Spelling can also be a persisting problem for children who appear to have resolved their speech difficulties .In a recent study we compared the performance of a group of 7 year old children with speech difficulties with a matched control group of their peers (who did not have speech difficulties )on National (UK) tests of reading, spelling and maths. We then compared performance on the same tests of children with persisting speech difficulties with those children who had resolved their speech difficulties. More children with speech difficulties scored below average performance on the tests than did their IQ matched controls, particularly in spelling and reading comprehension. The children who had resolved their speech difficulties performed significantly better than the children who had persisting speech difficulties on all tests and did as well as the controls on everything except spelling.
In summary, children’s speech difficulties arise from problems at one or more points in their underlying speech processing system.
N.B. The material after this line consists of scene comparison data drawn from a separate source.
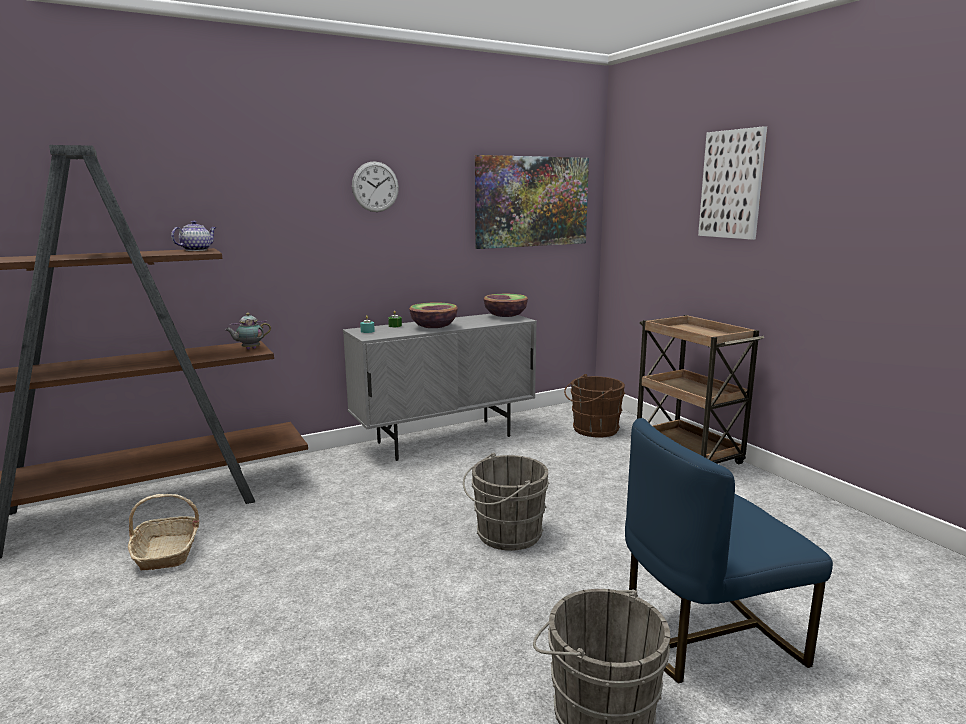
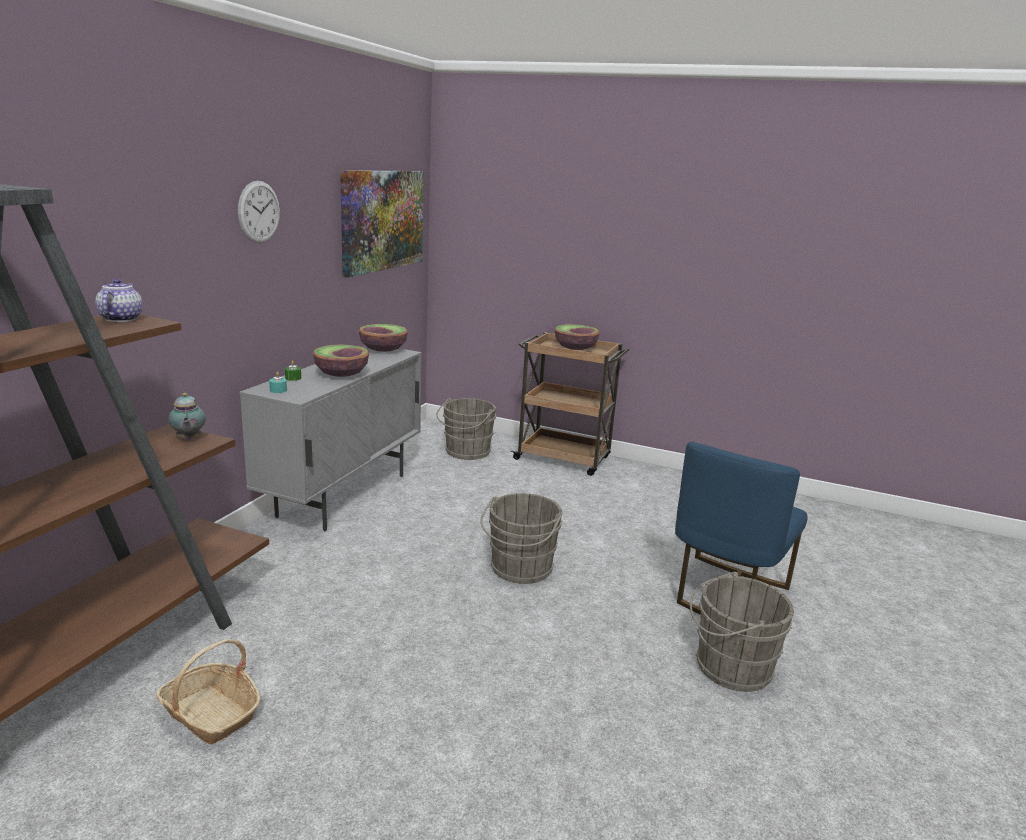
camera: 40 degrees left, 5 degrees up
(249, 349) = (188, 439): teapot -> teapot turned 45 degrees counterclockwise
(592, 430) = (466, 452): brown bucket -> grey bucket
(702, 332) = (575, 349): none -> bowl
(731, 184) = (589, 214): picture -> none

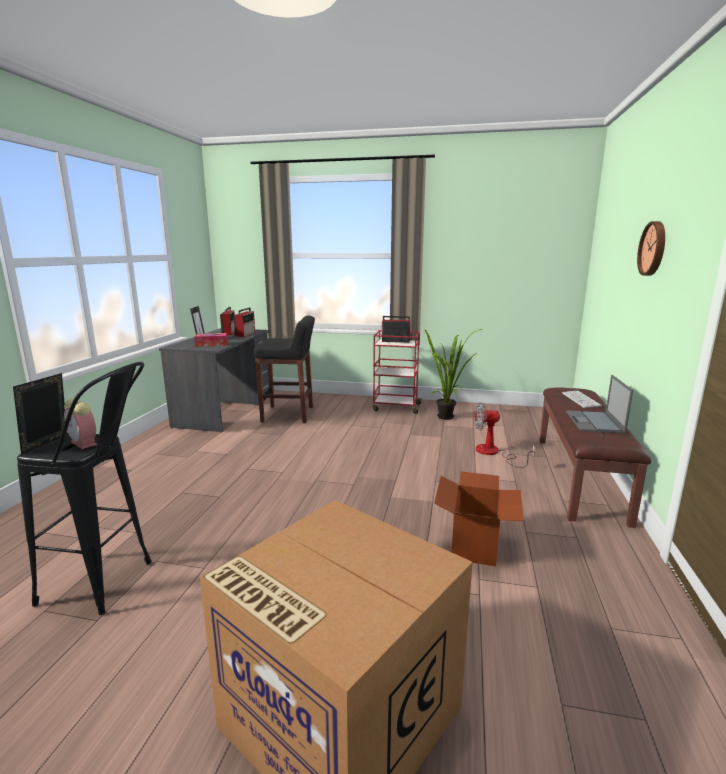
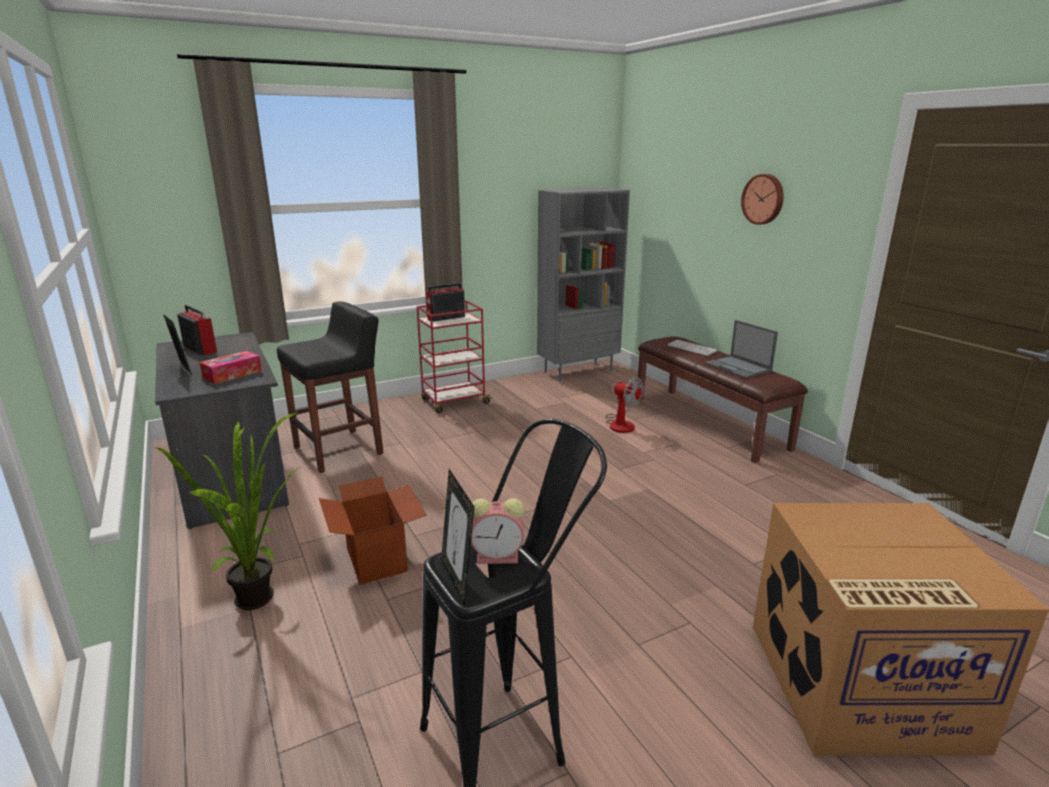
camera: 40 degrees left, 5 degrees up
(245, 334) = (235, 345): radio -> none
(448, 418) = (527, 399): potted plant -> potted plant (263, 600)
(475, 545) = (733, 512): cardboard box -> cardboard box (377, 559)
(493, 453) = (621, 423): fan -> fan turned 105 degrees counterclockwise
(523, 411) = (578, 371): none -> grey bookcase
This system is the foundation for their written language as well as their spoken language skills. If this foundation is unstable, additional support will be needed to enable a child to use the strengths s/he has to develop phonological awareness skill and letter knowledge. This is tough but not unsurmountable. Once at school, children with delayed spoken and written language can benefit from intensive and explicit letter-sound linkage work coupled where necessary with targeted speech and language work. Add supportive home and school environments and the active involvement of the child in his or her own intervention programme to this and progress will follow. When Danny was asked at 14 years of age what advice he would give to others, he stated:
“If you have any problems to see a therapist, to always try and write letters. Enjoy it. Do not take it as thing you never get out of it ‘cause if you try you will.”
[Professor Joy Stackhouse is a registered speech and language therapist, chartered psychologist and teacher of children with specific literacy difficulties. She currently has the Chair in Human Communication Sciences in the Department of Human Communication Sciences at the University of Sheffield, UK. Prior to this she was Professor of Speech and Literacy at University College London. Joy’s research and practice focuses on children with persisting speech difficulties and their associated literacy and psychosocial development. She has co-authored books and papers in this area particularly with Professor Maggie Snowling, Professor Bill Wells and is currently writing a book on persisting speech difficulties with Dr Michelle Pascoe.]